Green ist cool und cool ist cool: Wie cool und green muss da erst das „erste coole Wartehäuschen der Greener Linien“ sein! Nun, die PR-Prosa der Wiener Linien ist das eine, die manchmal ein bisserl uncoole Realität etwas ganz anderes. Doch der Reihe nach.

Keine zwei Jahre ist es her, dass sich dem Parlamentsgebäude gegenüber gar Wundersames begab: Eine eher der Farbe Rot zugerechnete Stadträtin und der Geschäftsführer der Wiener Linien kamen – und siehe, es wurde grün!
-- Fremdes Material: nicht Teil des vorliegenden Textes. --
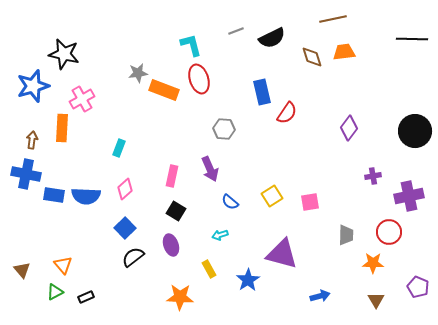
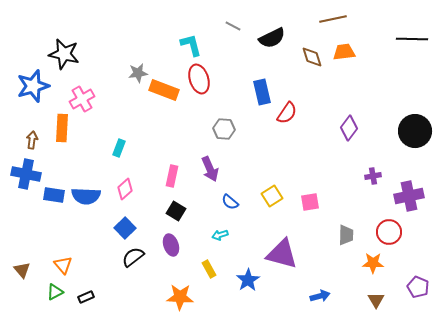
gray line at (236, 31): moved 3 px left, 5 px up; rotated 49 degrees clockwise
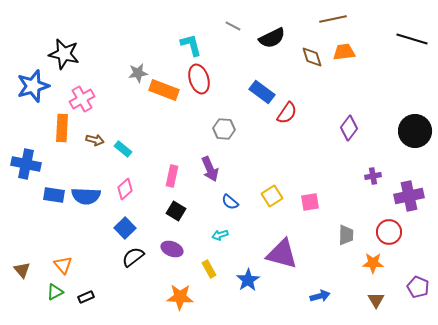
black line at (412, 39): rotated 16 degrees clockwise
blue rectangle at (262, 92): rotated 40 degrees counterclockwise
brown arrow at (32, 140): moved 63 px right; rotated 96 degrees clockwise
cyan rectangle at (119, 148): moved 4 px right, 1 px down; rotated 72 degrees counterclockwise
blue cross at (26, 174): moved 10 px up
purple ellipse at (171, 245): moved 1 px right, 4 px down; rotated 50 degrees counterclockwise
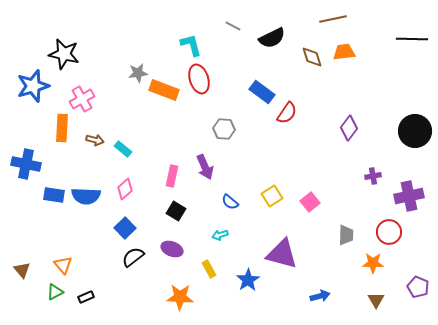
black line at (412, 39): rotated 16 degrees counterclockwise
purple arrow at (210, 169): moved 5 px left, 2 px up
pink square at (310, 202): rotated 30 degrees counterclockwise
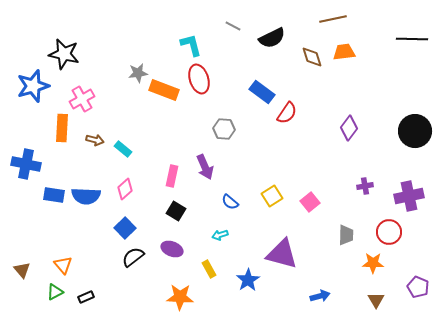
purple cross at (373, 176): moved 8 px left, 10 px down
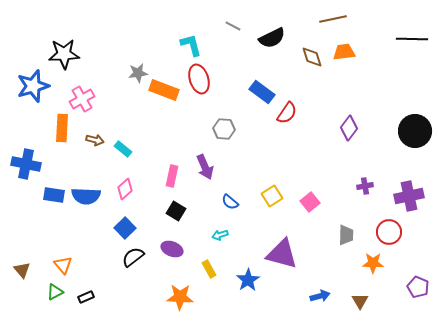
black star at (64, 54): rotated 16 degrees counterclockwise
brown triangle at (376, 300): moved 16 px left, 1 px down
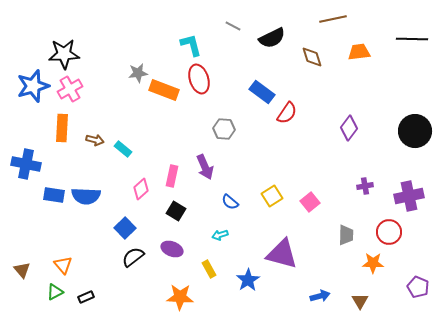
orange trapezoid at (344, 52): moved 15 px right
pink cross at (82, 99): moved 12 px left, 10 px up
pink diamond at (125, 189): moved 16 px right
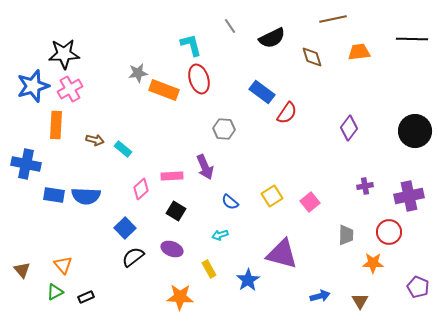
gray line at (233, 26): moved 3 px left; rotated 28 degrees clockwise
orange rectangle at (62, 128): moved 6 px left, 3 px up
pink rectangle at (172, 176): rotated 75 degrees clockwise
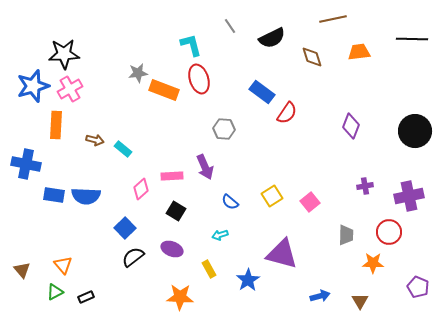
purple diamond at (349, 128): moved 2 px right, 2 px up; rotated 15 degrees counterclockwise
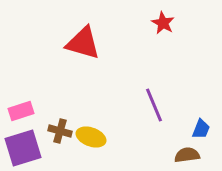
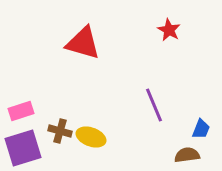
red star: moved 6 px right, 7 px down
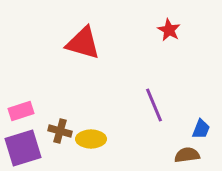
yellow ellipse: moved 2 px down; rotated 20 degrees counterclockwise
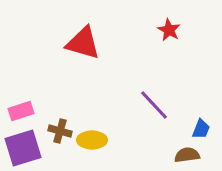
purple line: rotated 20 degrees counterclockwise
yellow ellipse: moved 1 px right, 1 px down
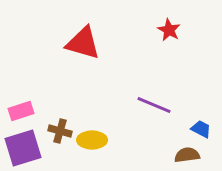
purple line: rotated 24 degrees counterclockwise
blue trapezoid: rotated 85 degrees counterclockwise
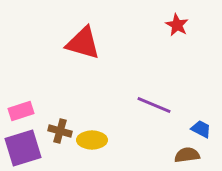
red star: moved 8 px right, 5 px up
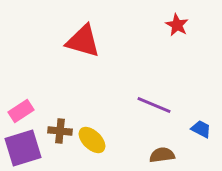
red triangle: moved 2 px up
pink rectangle: rotated 15 degrees counterclockwise
brown cross: rotated 10 degrees counterclockwise
yellow ellipse: rotated 44 degrees clockwise
brown semicircle: moved 25 px left
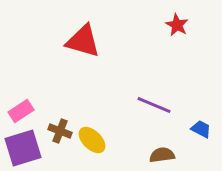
brown cross: rotated 15 degrees clockwise
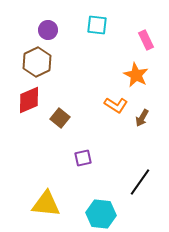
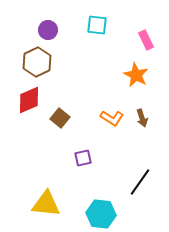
orange L-shape: moved 4 px left, 13 px down
brown arrow: rotated 48 degrees counterclockwise
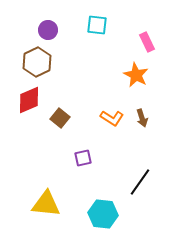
pink rectangle: moved 1 px right, 2 px down
cyan hexagon: moved 2 px right
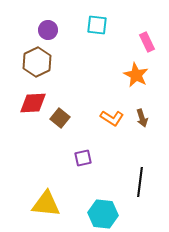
red diamond: moved 4 px right, 3 px down; rotated 20 degrees clockwise
black line: rotated 28 degrees counterclockwise
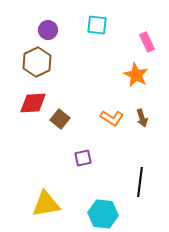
brown square: moved 1 px down
yellow triangle: rotated 16 degrees counterclockwise
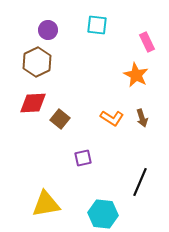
black line: rotated 16 degrees clockwise
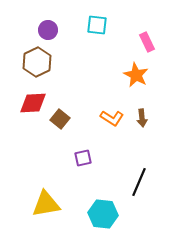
brown arrow: rotated 12 degrees clockwise
black line: moved 1 px left
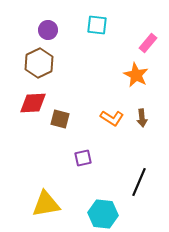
pink rectangle: moved 1 px right, 1 px down; rotated 66 degrees clockwise
brown hexagon: moved 2 px right, 1 px down
brown square: rotated 24 degrees counterclockwise
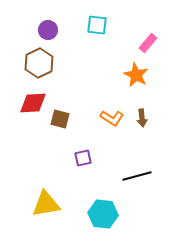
black line: moved 2 px left, 6 px up; rotated 52 degrees clockwise
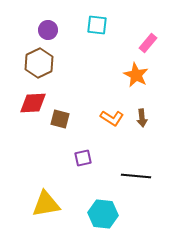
black line: moved 1 px left; rotated 20 degrees clockwise
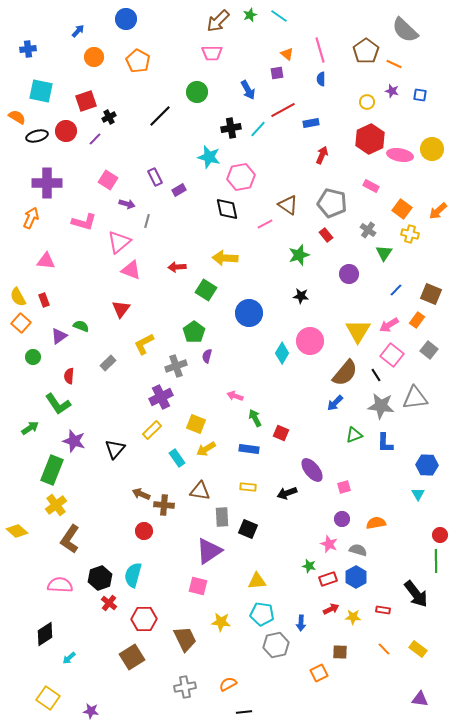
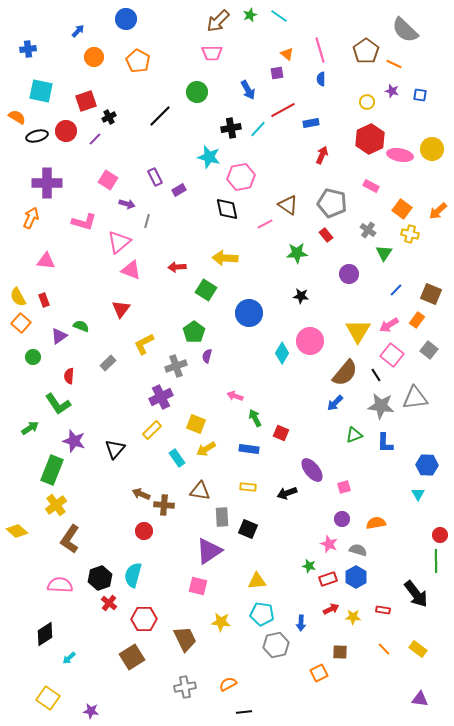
green star at (299, 255): moved 2 px left, 2 px up; rotated 15 degrees clockwise
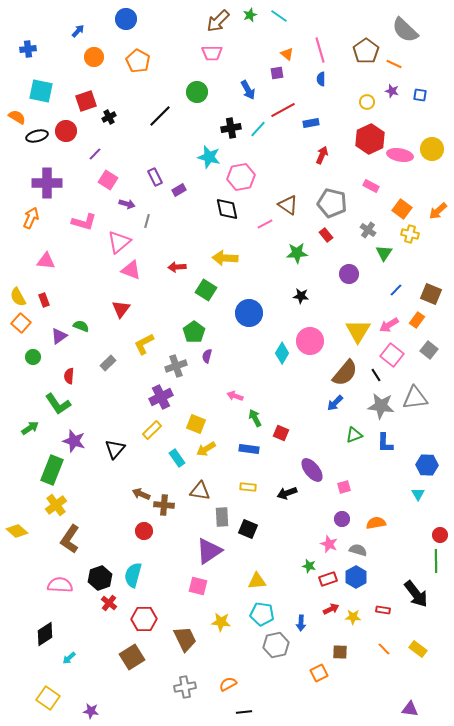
purple line at (95, 139): moved 15 px down
purple triangle at (420, 699): moved 10 px left, 10 px down
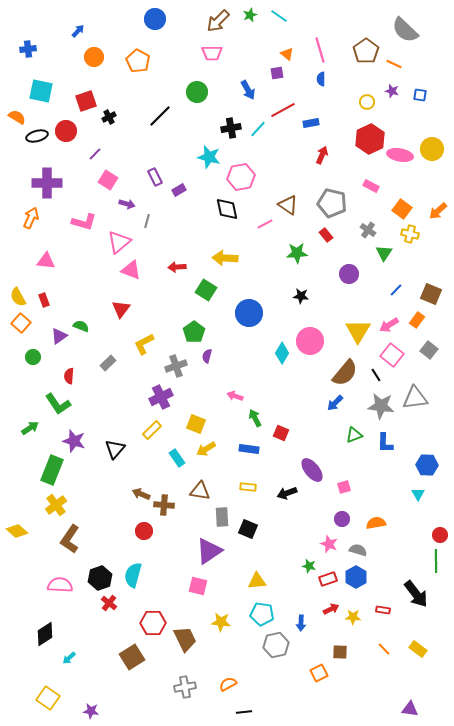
blue circle at (126, 19): moved 29 px right
red hexagon at (144, 619): moved 9 px right, 4 px down
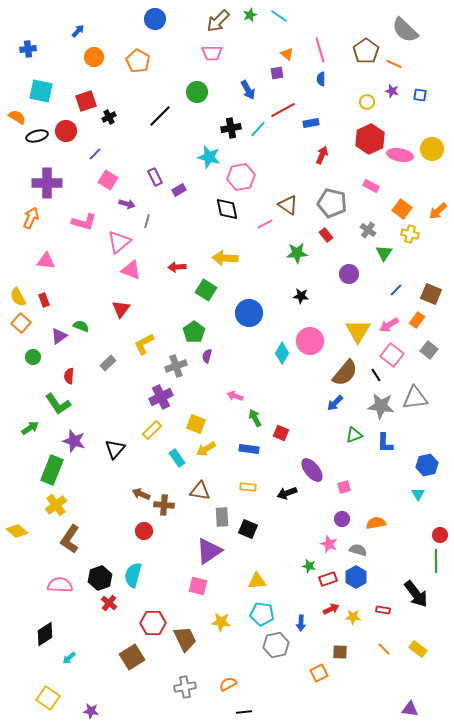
blue hexagon at (427, 465): rotated 15 degrees counterclockwise
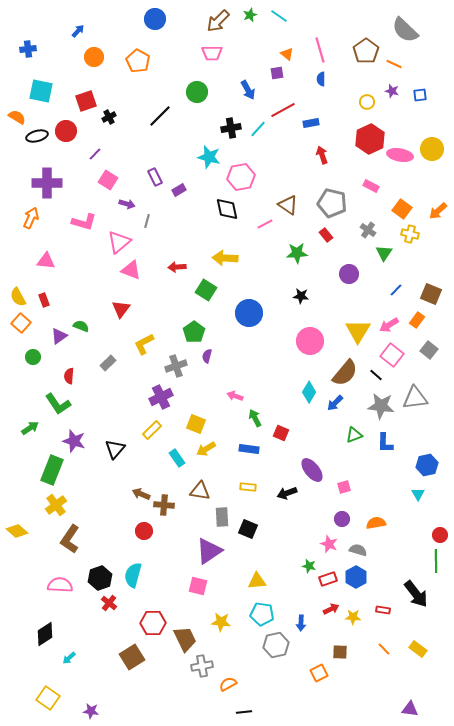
blue square at (420, 95): rotated 16 degrees counterclockwise
red arrow at (322, 155): rotated 42 degrees counterclockwise
cyan diamond at (282, 353): moved 27 px right, 39 px down
black line at (376, 375): rotated 16 degrees counterclockwise
gray cross at (185, 687): moved 17 px right, 21 px up
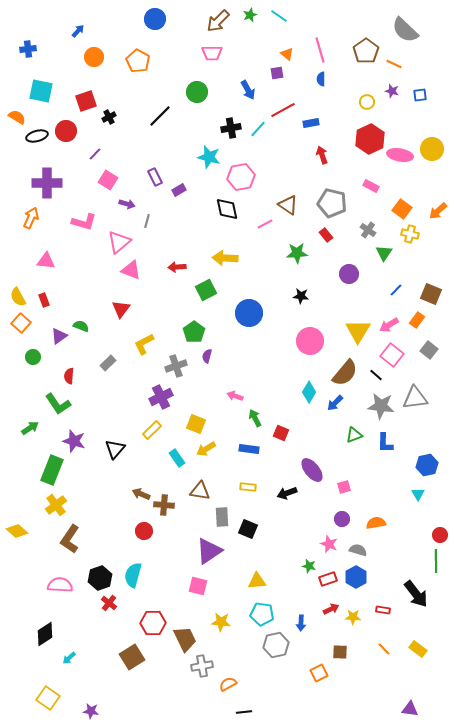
green square at (206, 290): rotated 30 degrees clockwise
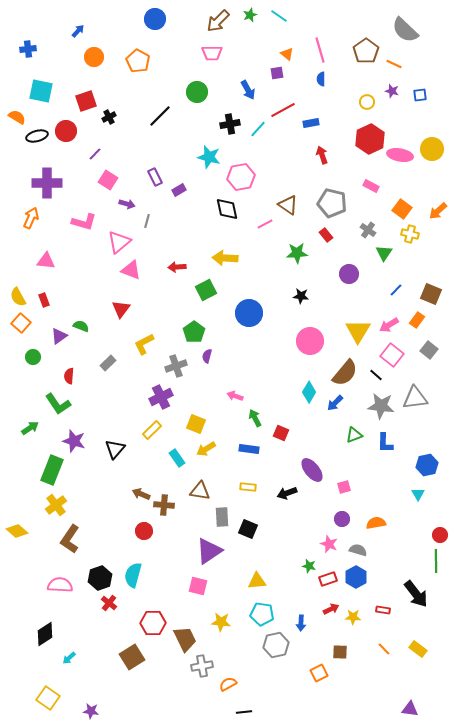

Gewiss, man könnte einwenden, ein Grün sei an der Volksgartenseite der Wiener Ringstraße im Sommer nichts Besonderes, bekanntlich präsentiert sich diese seit Gründerzeittagen baumbestanden; andererseits kann's ja nie grün genug sein, und also ward es ausgerechnet unter Bäumen eingeweiht: das erste dachbegrünte Wartehäuschen der Wiener Linien.



. . . der Wiener Linien, Dr.-Karl-Renner-Ring. wf
Wenig überraschend, dass sich die Einweiher ob so klimamustergültigem Beitrag zur Klimamusterstadt Wien tief bewegt zeigten, schließlich: „Duftender Jasmin und Lavendel auf dem Wartehäuschen – das gab's in Wien noch nie.“ Freilich, das wird's in dieser Form auch nicht so bald wieder geben. Was nämlich ob all dem Umwelt-Tschingderassabum diskret verschwiegen wurde: dass jenes Pilotprojekt per Stück im Vergleich zu den sonst gebräuchlichen Wartehäuschen mit deutlich höheren Kosten zu Buche schlägt – Insider raunen vom Fünffachen.

Doch das Bedauern darf sich in Grenzen halten: Dass das Gewicht eines begrünten Dachs zu tragen keine Kleinigkeit ist, sieht man dem Objekt nur allzu deutlich an; und was in warmen Monaten die Begrünung schamhaft verdeckt, wird in den kalten umso schmerzhafter offenbar – eine Konstruktion, die mehr über die Beschwernisse der Physik als über urbane Eleganz erzählt. Macht nichts: Auf die Zigtausende Euro an sunk costs kommt's, cool und green, wie wir sind, auch nicht mehr an.